The Extra-Time Surge Was Real
The extra-time shot map does not invite ambiguity. In the first additional period, Colombia produced 5 shots worth 0.28 xG while Switzerland managed zero — not one attempt, not one shot, zero expected goals. The second period was sharper still: Colombia generated 3 more shots worth 0.35 xG against Switzerland's single low-quality effort at 0.05. Across both extra-time phases combined, Colombia put 8 shots on the board worth 0.63 xG. Switzerland contributed 1.
This matters because it contradicts the dominant possession reading. Switzerland had the ball more across 120 minutes, but in the thirty minutes where the match was actually being decided, Colombia was the side asking questions. Their top three shots by chance value all came from these final phases. The xG concentration in extra time represents Colombia's clearest window to win the match outright — and it coincided with the period when Quintero was most involved.
The phase data shows the output; it does not supply the mechanism with certainty. What caused the surge — personnel changes, match state, opposition shape — cannot be read cleanly from shot counts alone. What it does show is that the match's attacking balance inverted precisely when the scoreline most demanded a decision. That Colombia then lost on penalties is a fact. That Switzerland were the more threatening side in extra time is not.
Synthesis
There are two football matches inside this result. The first belongs to Switzerland: careful, central, voluminous, and almost entirely without danger. Six hundred and twenty-six passes and seven shots is not a tactical identity. It is the shape of a team that confuses possession retention with attacking intent, and succeeds at exactly one of those things.

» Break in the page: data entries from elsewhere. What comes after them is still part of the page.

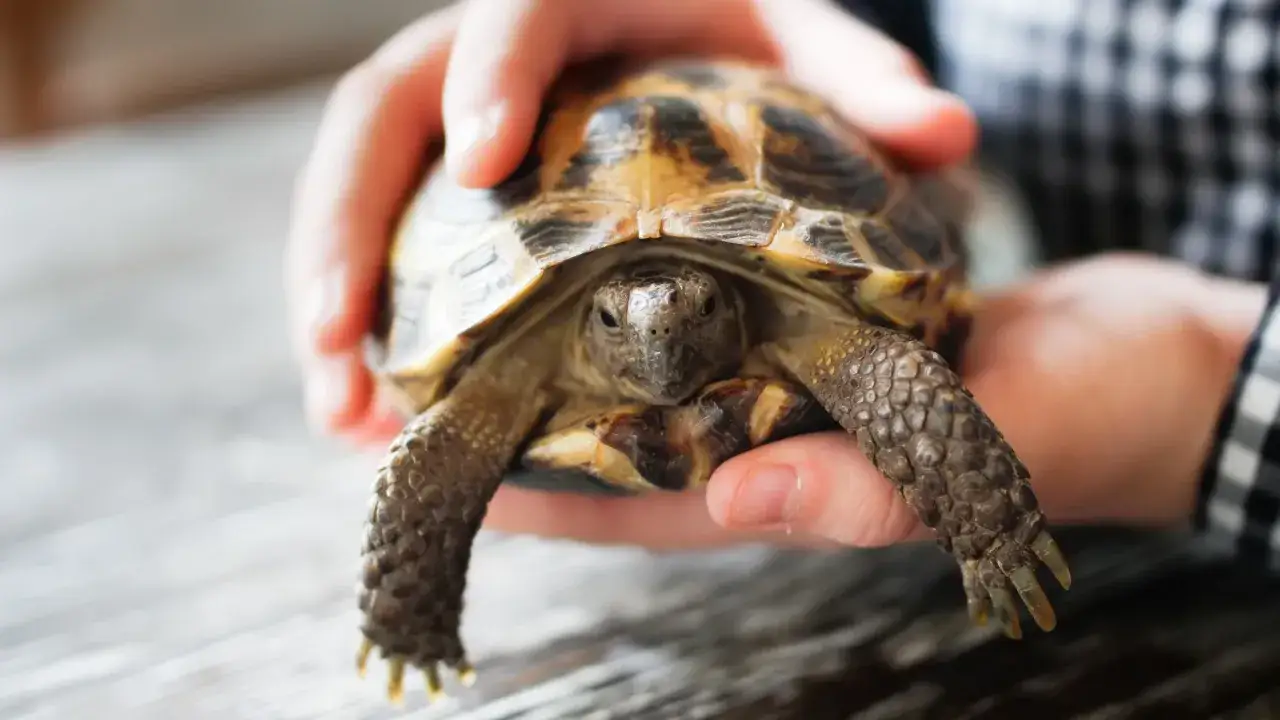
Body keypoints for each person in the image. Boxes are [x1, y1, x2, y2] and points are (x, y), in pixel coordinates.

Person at [284, 0, 1280, 567]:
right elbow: (429, 456)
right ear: (584, 317)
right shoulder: (499, 386)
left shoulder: (831, 337)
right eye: (617, 323)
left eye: (702, 306)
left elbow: (902, 382)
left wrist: (1213, 385)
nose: (664, 340)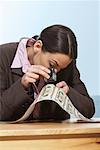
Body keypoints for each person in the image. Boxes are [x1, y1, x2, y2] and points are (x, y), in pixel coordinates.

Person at [0, 24, 95, 121]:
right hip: (13, 134)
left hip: (53, 133)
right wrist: (22, 85)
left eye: (62, 68)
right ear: (37, 46)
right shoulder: (3, 56)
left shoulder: (64, 63)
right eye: (52, 64)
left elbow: (89, 111)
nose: (56, 71)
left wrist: (69, 93)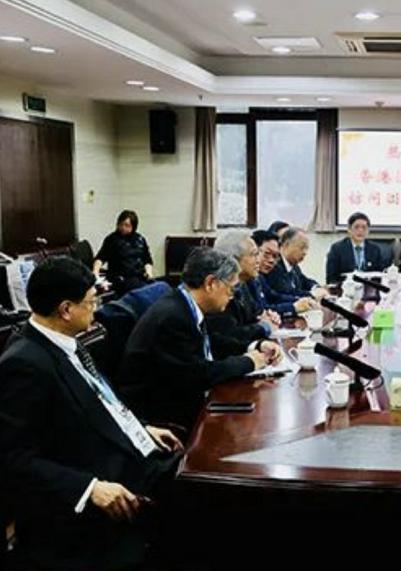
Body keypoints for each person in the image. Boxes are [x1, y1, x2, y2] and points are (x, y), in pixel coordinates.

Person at [0, 256, 183, 570]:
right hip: (101, 483)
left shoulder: (68, 341)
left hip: (130, 453)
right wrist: (89, 488)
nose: (96, 307)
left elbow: (101, 403)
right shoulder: (24, 364)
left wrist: (141, 427)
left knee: (208, 474)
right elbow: (13, 458)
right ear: (66, 309)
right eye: (91, 301)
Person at [117, 247, 273, 430]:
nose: (232, 296)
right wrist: (248, 362)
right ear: (211, 283)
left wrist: (255, 346)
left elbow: (212, 342)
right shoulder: (173, 317)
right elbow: (197, 374)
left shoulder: (183, 303)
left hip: (186, 400)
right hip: (164, 418)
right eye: (231, 289)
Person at [206, 231, 283, 359]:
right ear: (233, 259)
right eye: (254, 255)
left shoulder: (244, 284)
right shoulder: (218, 289)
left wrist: (269, 317)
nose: (259, 260)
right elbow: (230, 334)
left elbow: (257, 314)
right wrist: (264, 327)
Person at [251, 230, 316, 317]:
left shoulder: (259, 277)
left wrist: (302, 300)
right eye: (267, 254)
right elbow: (262, 310)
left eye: (275, 256)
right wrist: (294, 307)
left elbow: (274, 296)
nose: (271, 260)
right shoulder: (243, 281)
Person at [93, 210, 154, 294]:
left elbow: (147, 260)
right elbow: (100, 258)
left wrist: (149, 273)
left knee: (156, 288)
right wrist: (95, 273)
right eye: (121, 224)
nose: (123, 228)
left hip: (139, 277)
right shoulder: (112, 239)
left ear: (133, 226)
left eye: (127, 225)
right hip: (121, 278)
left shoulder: (140, 239)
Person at [262, 227, 328, 301]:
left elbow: (305, 281)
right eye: (302, 247)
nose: (305, 252)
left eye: (306, 248)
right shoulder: (274, 265)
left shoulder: (294, 266)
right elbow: (287, 292)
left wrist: (316, 287)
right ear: (286, 245)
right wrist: (312, 294)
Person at [325, 212, 386, 284]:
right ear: (349, 230)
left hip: (368, 290)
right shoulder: (337, 249)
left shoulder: (375, 250)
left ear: (368, 231)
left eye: (364, 227)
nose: (360, 231)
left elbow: (380, 276)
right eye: (356, 227)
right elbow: (331, 278)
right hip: (345, 289)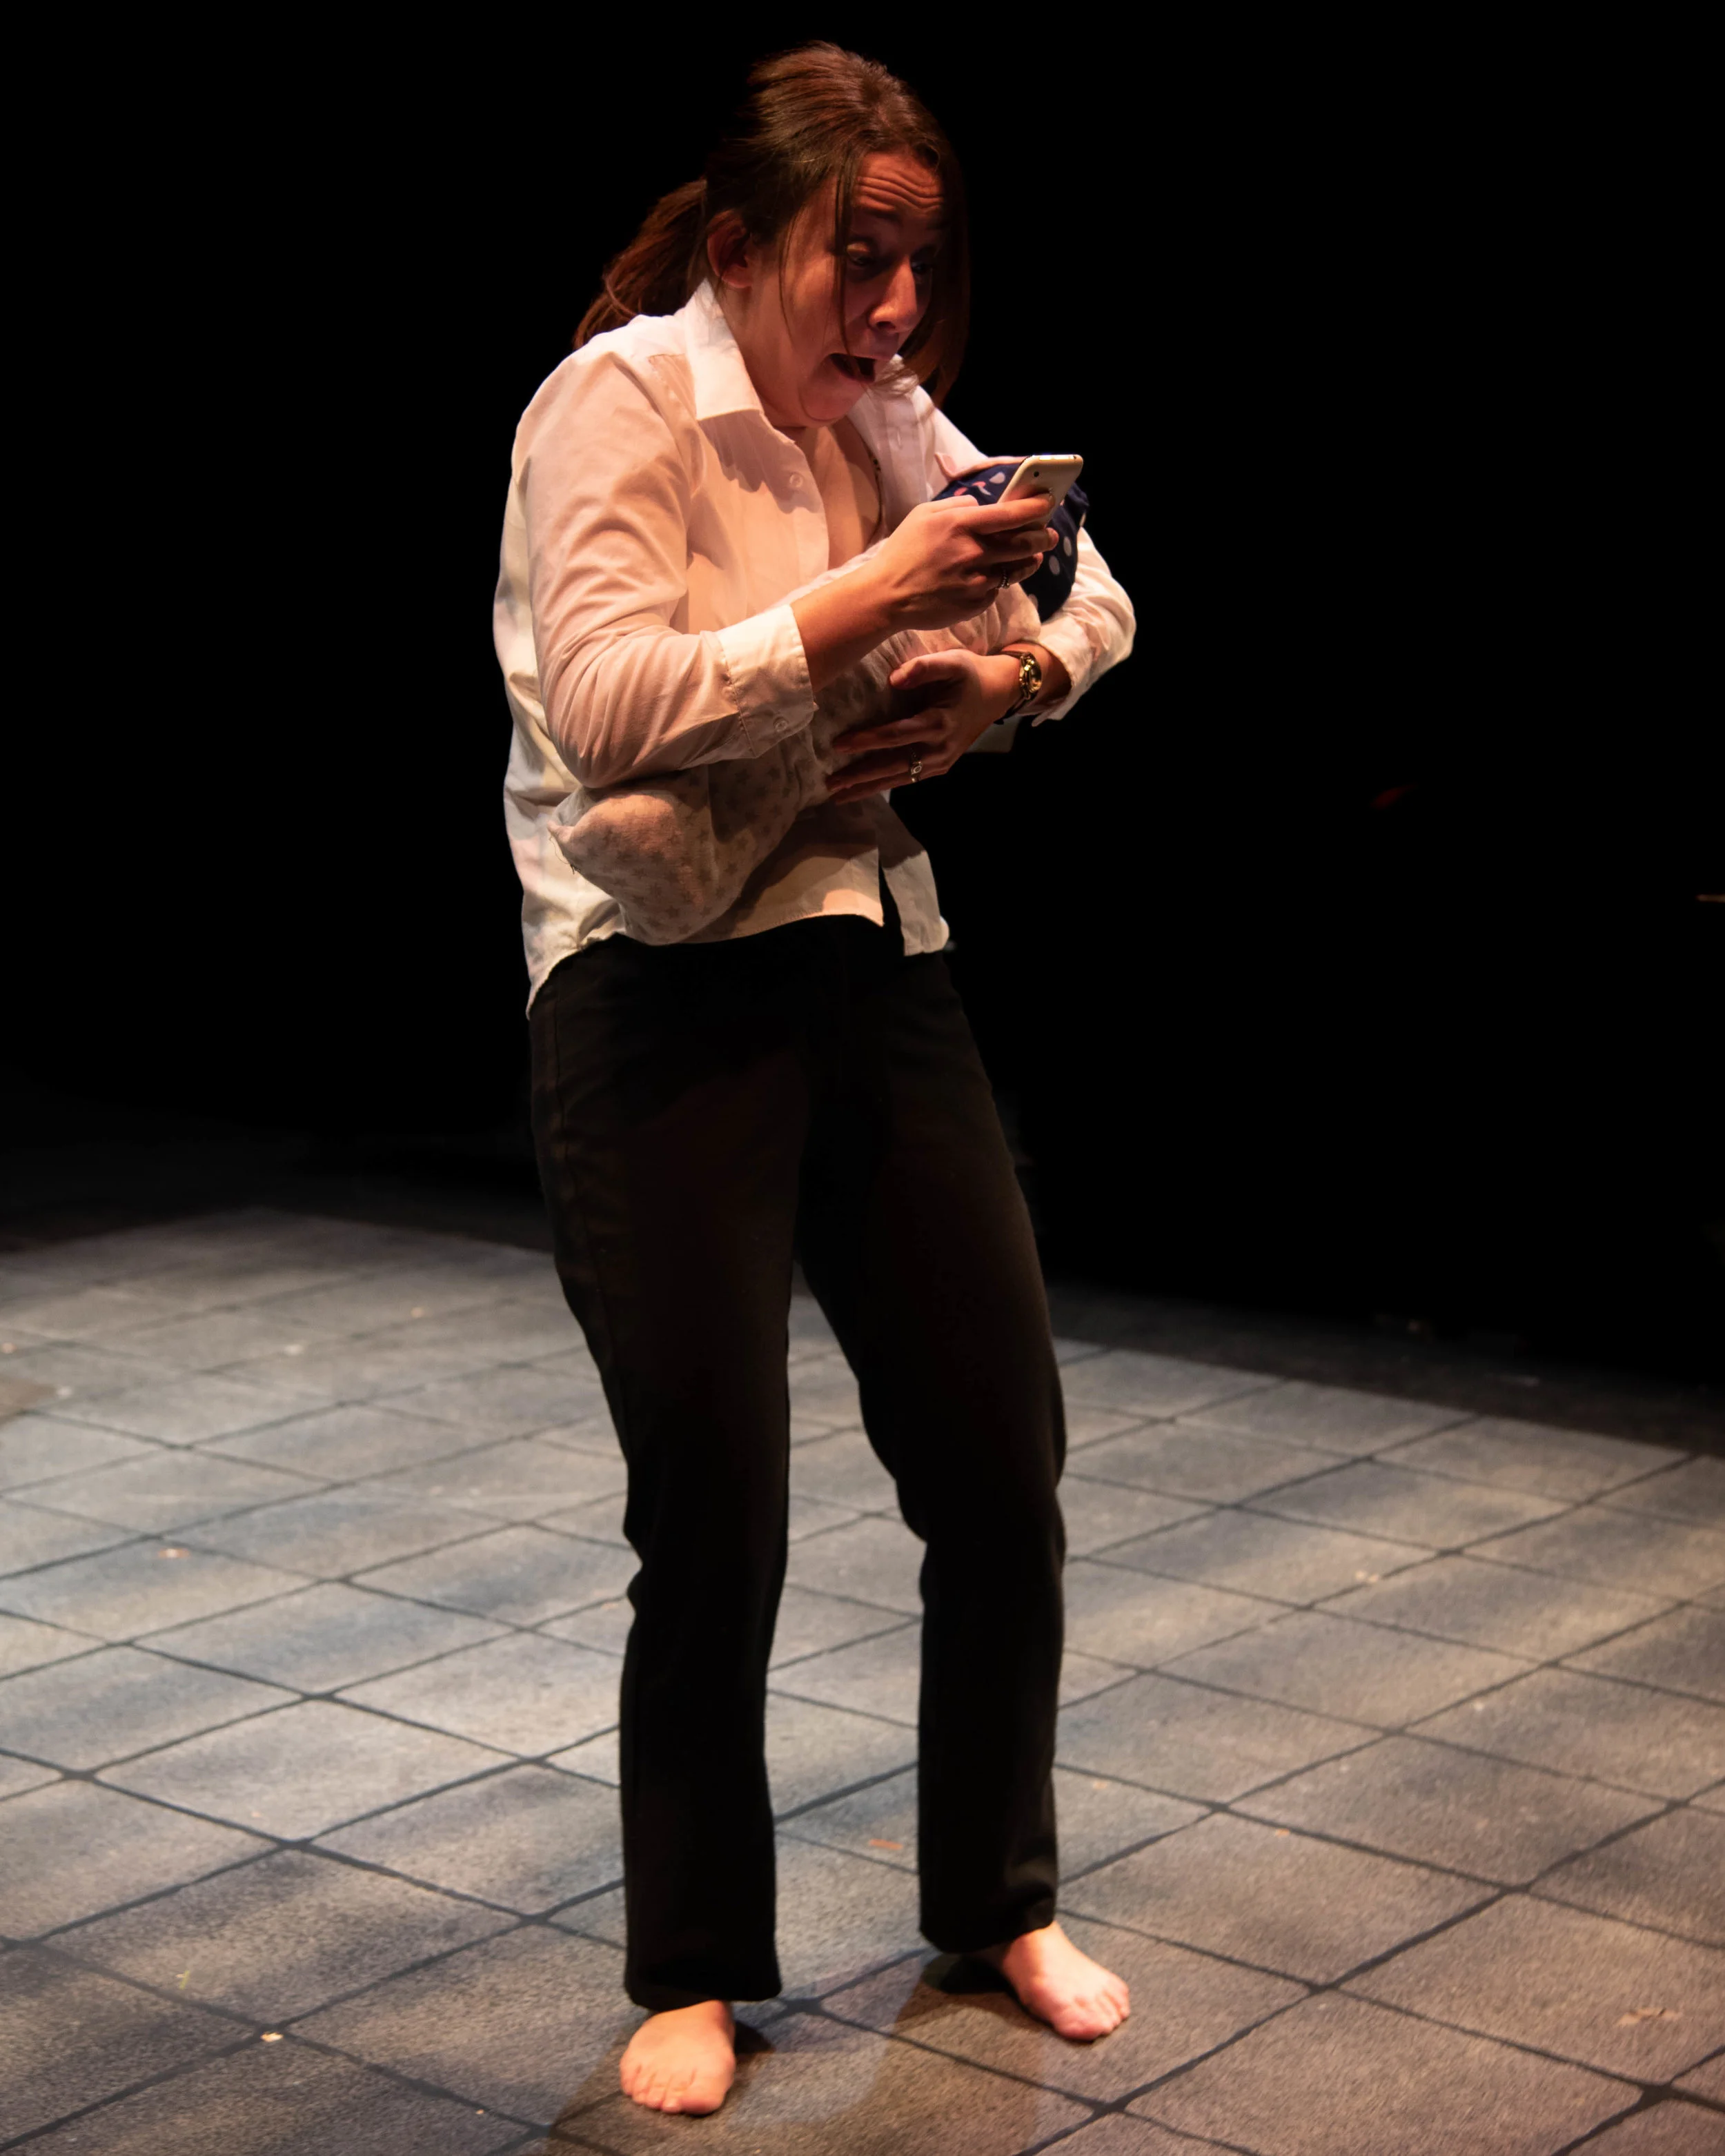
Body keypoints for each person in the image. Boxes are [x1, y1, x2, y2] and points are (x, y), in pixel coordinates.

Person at [495, 41, 1136, 2118]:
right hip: (653, 984)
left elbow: (1094, 586)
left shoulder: (884, 409)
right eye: (861, 260)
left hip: (869, 947)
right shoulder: (614, 405)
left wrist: (1000, 677)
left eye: (919, 266)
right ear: (747, 238)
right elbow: (608, 704)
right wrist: (872, 597)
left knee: (998, 1461)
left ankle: (996, 1898)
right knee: (717, 1505)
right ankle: (693, 1966)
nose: (896, 308)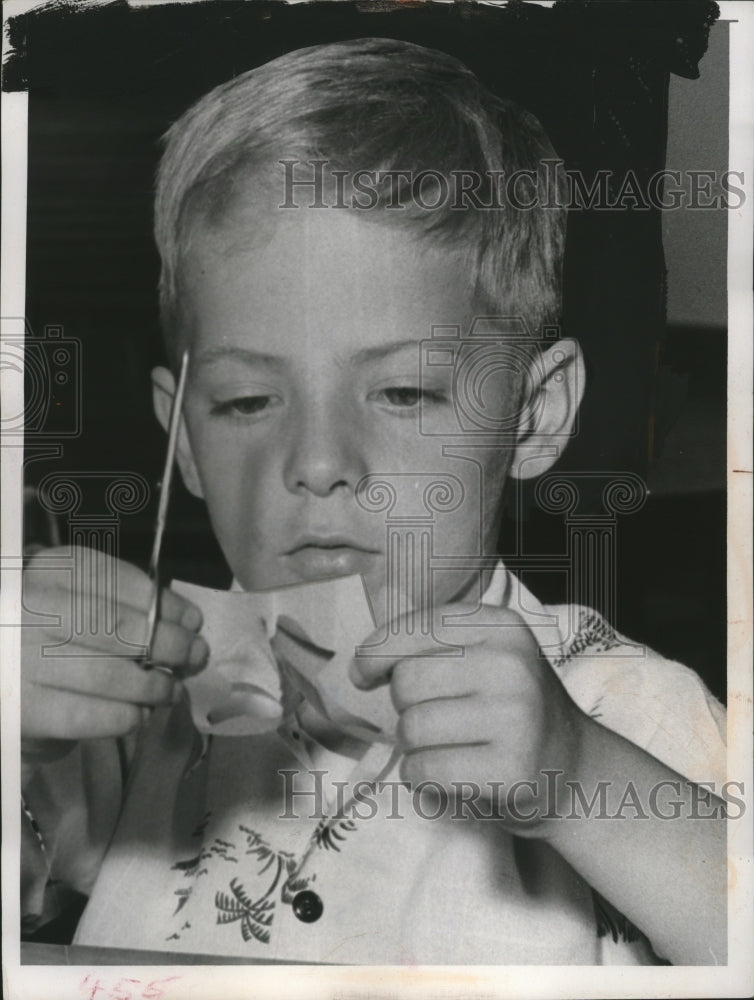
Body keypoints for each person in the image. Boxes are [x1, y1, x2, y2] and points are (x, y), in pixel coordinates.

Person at [20, 38, 727, 964]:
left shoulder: (625, 707)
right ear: (184, 439)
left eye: (402, 393)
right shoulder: (145, 704)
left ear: (533, 416)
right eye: (244, 402)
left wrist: (576, 777)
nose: (317, 463)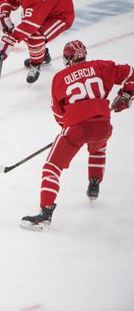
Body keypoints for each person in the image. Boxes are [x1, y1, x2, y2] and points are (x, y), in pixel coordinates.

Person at [20, 40, 134, 231]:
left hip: (77, 128)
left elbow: (58, 112)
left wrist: (67, 129)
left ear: (67, 59)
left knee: (52, 167)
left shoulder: (60, 78)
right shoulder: (101, 66)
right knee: (98, 147)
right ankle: (94, 185)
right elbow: (131, 74)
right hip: (104, 124)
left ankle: (45, 214)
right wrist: (127, 95)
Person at [0, 0, 75, 83]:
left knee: (34, 37)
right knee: (27, 34)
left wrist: (10, 41)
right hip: (46, 9)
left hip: (61, 15)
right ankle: (43, 54)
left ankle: (37, 64)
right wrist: (5, 14)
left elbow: (29, 26)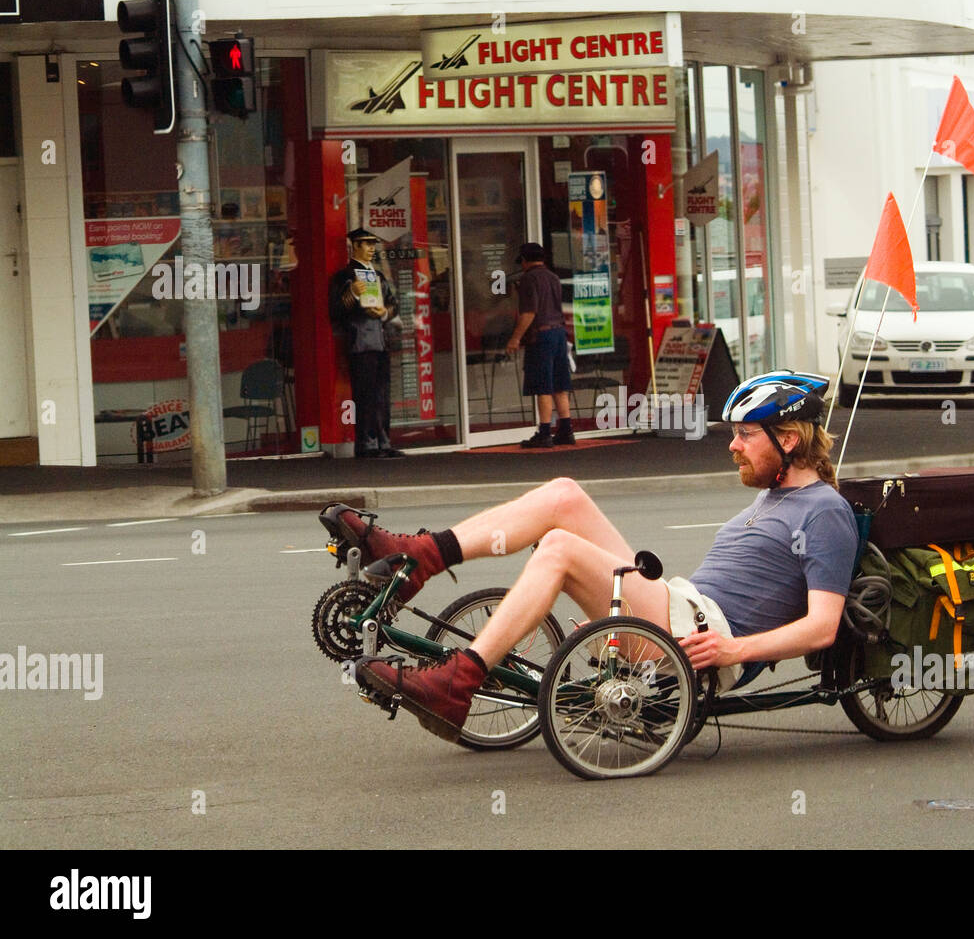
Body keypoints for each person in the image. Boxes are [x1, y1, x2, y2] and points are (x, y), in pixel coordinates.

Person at [323, 371, 859, 744]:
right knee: (564, 495)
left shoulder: (824, 512)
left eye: (745, 434)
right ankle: (417, 557)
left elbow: (821, 628)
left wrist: (733, 650)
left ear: (788, 440)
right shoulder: (775, 497)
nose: (733, 445)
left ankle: (457, 682)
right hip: (676, 609)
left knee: (559, 547)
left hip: (697, 639)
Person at [328, 228, 402, 458]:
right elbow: (335, 310)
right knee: (365, 395)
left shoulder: (378, 276)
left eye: (373, 244)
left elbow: (393, 304)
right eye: (366, 244)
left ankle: (383, 441)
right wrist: (351, 293)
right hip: (359, 341)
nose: (371, 248)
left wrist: (383, 312)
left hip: (380, 341)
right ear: (355, 246)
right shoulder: (344, 277)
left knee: (382, 395)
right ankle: (366, 443)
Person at [506, 242, 574, 448]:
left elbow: (529, 313)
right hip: (559, 333)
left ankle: (544, 432)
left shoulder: (528, 279)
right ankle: (566, 430)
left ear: (525, 261)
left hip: (541, 336)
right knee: (560, 384)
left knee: (543, 385)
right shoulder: (553, 277)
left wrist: (516, 337)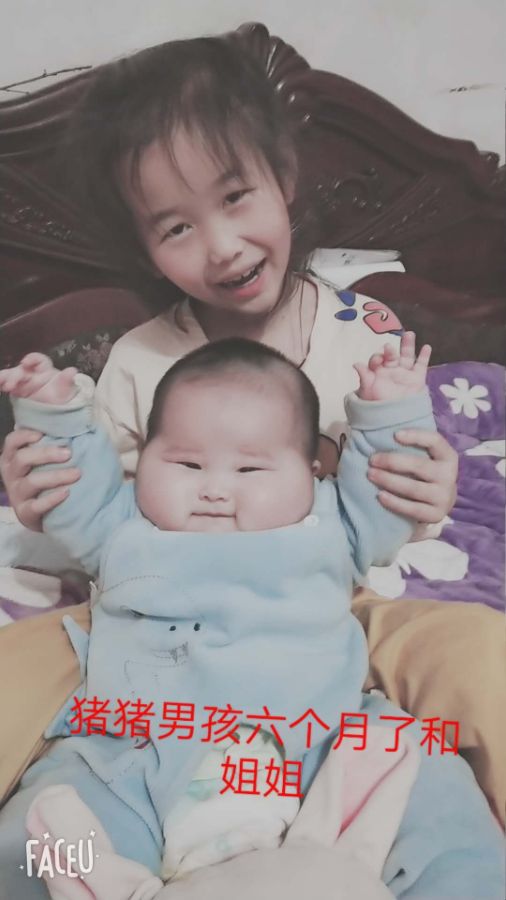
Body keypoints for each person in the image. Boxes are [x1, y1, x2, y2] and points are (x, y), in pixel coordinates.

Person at [0, 36, 503, 826]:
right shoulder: (136, 363)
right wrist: (45, 493)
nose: (222, 245)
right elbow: (98, 521)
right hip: (150, 632)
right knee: (15, 682)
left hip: (328, 616)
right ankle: (70, 849)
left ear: (284, 177)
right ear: (144, 249)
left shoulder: (366, 334)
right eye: (175, 228)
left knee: (481, 654)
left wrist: (427, 494)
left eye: (236, 196)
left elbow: (390, 509)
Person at [0, 337, 503, 900]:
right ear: (141, 464)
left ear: (312, 473)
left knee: (434, 788)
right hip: (136, 753)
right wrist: (53, 411)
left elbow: (391, 489)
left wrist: (391, 410)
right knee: (37, 838)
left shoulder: (335, 521)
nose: (214, 489)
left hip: (322, 741)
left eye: (250, 468)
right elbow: (69, 488)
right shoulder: (120, 526)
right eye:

The second match belongs to the final thirty minutes, where Colombia's creative shift produced the sharper chance profile across extra time and still left without the result. Quintero's numbers in under an hour were not incidental decoration — they represented the only substantial creative threat either side produced across the full contest. Colombia finished with 15 shots and just over a goal's worth of expected value against Switzerland's 7 shots at a third of one.
Switzerland advanced, and they were the better-organized side for long stretches of regulation. But the match's most interesting football — the clearest chances, the most dangerous passages, the only player whose numbers suggested genuine incision — belonged to the losing team. The scoreline will say Switzerland. The football said something more complicated, and in extra time, something rather close to the opposite. They won, yes. So does bad architecture: it also stands.